A avó suspirou. — Nos meus tempos não era assim. Conheci o teu avô no baile da aldeia. Dançámos uma valsa e nunca mais nos largámos.

— Os tempos mudaram, avó.

Ela olhou-me nos olhos, séria. — Mas o coração das pessoas não muda assim tanto. Só tens de estar atenta.

No dia seguinte, Mariana apareceu em casa com um plano ainda mais elaborado: um jantar familiar onde convidaria o Tomás, colega dela do escritório.

— Ele é perfeito para ti! Inteligente, educado… E tem um sorriso lindo! — dizia ela enquanto me ajudava a escolher um vestido.

O jantar começou bem. Tomás era realmente simpático e parecia interessado em mim. Mas à medida que a noite avançava e o vinho corria solto, começaram as perguntas incómodas:

— Então Rita, quando pensas casar? — perguntou a tia Lurdes.

— E filhos? Já pensaste nisso? — insistiu o tio António.

Senti o rosto corar. Tomás olhou-me com pena e tentou mudar de assunto, mas a família não largava o osso.

Quando finalmente consegui escapar para a varanda, Mariana veio atrás de mim.

— Desculpa… Eles só querem o teu bem.

— O meu bem? Ou querem apenas cumprir expectativas? — perguntei, sentindo as lágrimas ameaçarem cair.

Mariana abraçou-me. Pela primeira vez vi nela alguma dúvida.

— Eu só queria ver-te feliz…

— E se eu já for feliz assim?

O silêncio entre nós foi pesado. Pela primeira vez percebi que talvez Mariana estivesse a projetar em mim as suas próprias inseguranças. Afinal, ela também estava solteira há meses desde que o namorado a trocara por outra.

Os dias passaram e as tentativas de Mariana abrandaram. Mas a pressão familiar continuava. A avó Beatriz começou a falar em testamentos e heranças condicionadas ao casamento.
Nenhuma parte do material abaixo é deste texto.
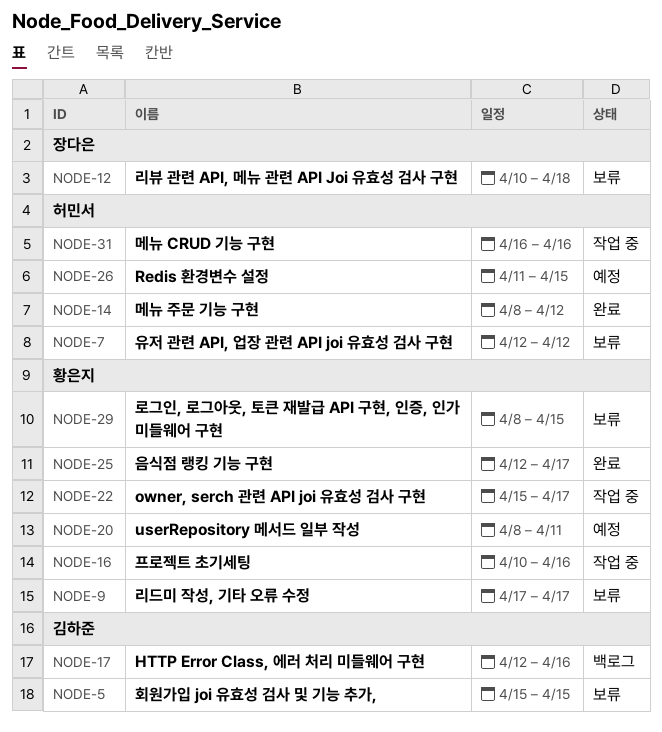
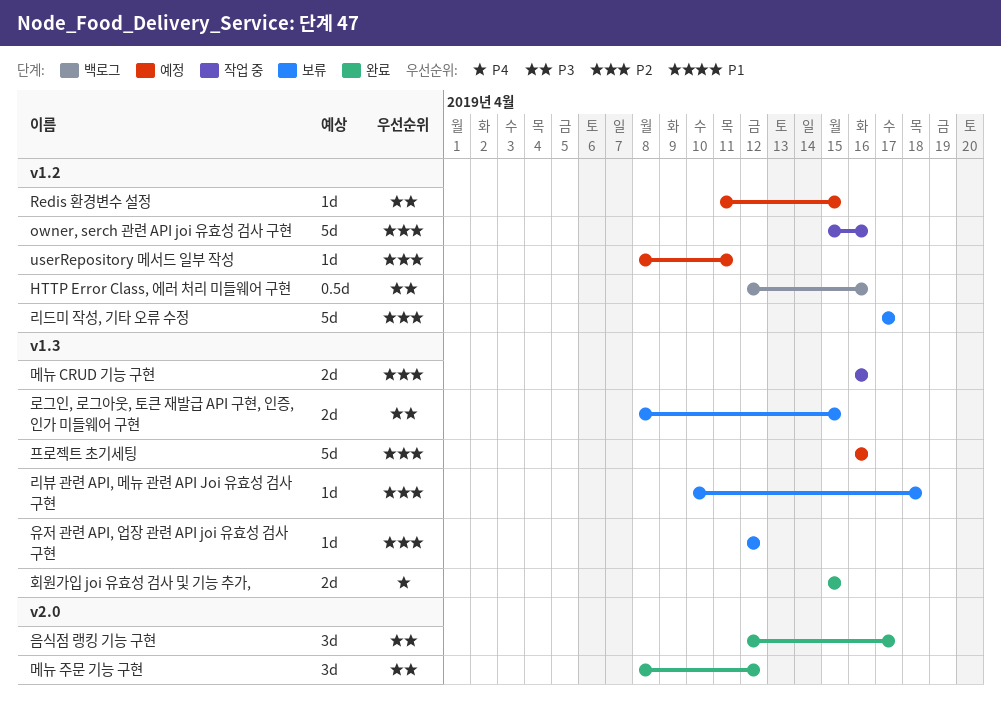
owner, serch 관련 API joi 유효성 검사 구현, due: Apr 17 -> Apr 16
프로젝트 초기세팅, status: 작업 중 -> 예정
프로젝트 초기세팅, start: Apr 10 -> Apr 16
회원가입 joi 유효성 검사 및 기능 추가,, status: 보류 -> 완료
A mãe sugeriu que eu consultasse uma taróloga em Alfama para “desbloquear energias”.

No meio deste caos, comecei a sair sozinha. Descobri pequenos cafés onde podia ler em paz, jardins escondidos onde me sentia livre. Numa dessas tardes conheci o Miguel: estava sentado ao meu lado no Jardim da Estrela, a desenhar num caderno.

— Gosto desse livro — disse ele, apontando para o meu exemplar de Saramago.

Conversámos durante horas sobre literatura, música e sonhos adiados. Não houve faíscas imediatas nem promessas de amor eterno. Só uma sensação de conforto e entendimento mútuo.

Começámos a encontrar-nos regularmente. Nunca contei à Mariana nem à família; queria algo só meu, longe das expectativas e pressões externas.

Um dia, Mariana apareceu em casa radiante:

— Rita! Conheci alguém! O André! Acho que é desta!

Sorri-lhe sinceramente pela primeira vez em meses. Talvez agora ela entendesse que o amor não se força nem se planeia; simplesmente acontece quando menos esperamos.

Naquele Natal, sentei-me à mesa rodeada pela família barulhenta e caótica. A avó Beatriz brindou à saúde de todos e lançou-me um olhar cúmplice. Mariana trocou sorrisos com André e eu pensei em Miguel, à espera do lado de fora para um passeio noturno pelas ruas iluminadas da cidade.

Talvez nunca venha a casar nem ter filhos como todos esperam de mim. Mas aprendi que a felicidade não se mede por rituais ou convenções sociais; mede-se pelos pequenos momentos de paz e verdade que encontramos pelo caminho.

E vocês? Já sentiram esta pressão para corresponder às expectativas dos outros? Será que algum dia conseguimos viver só para nós mesmos?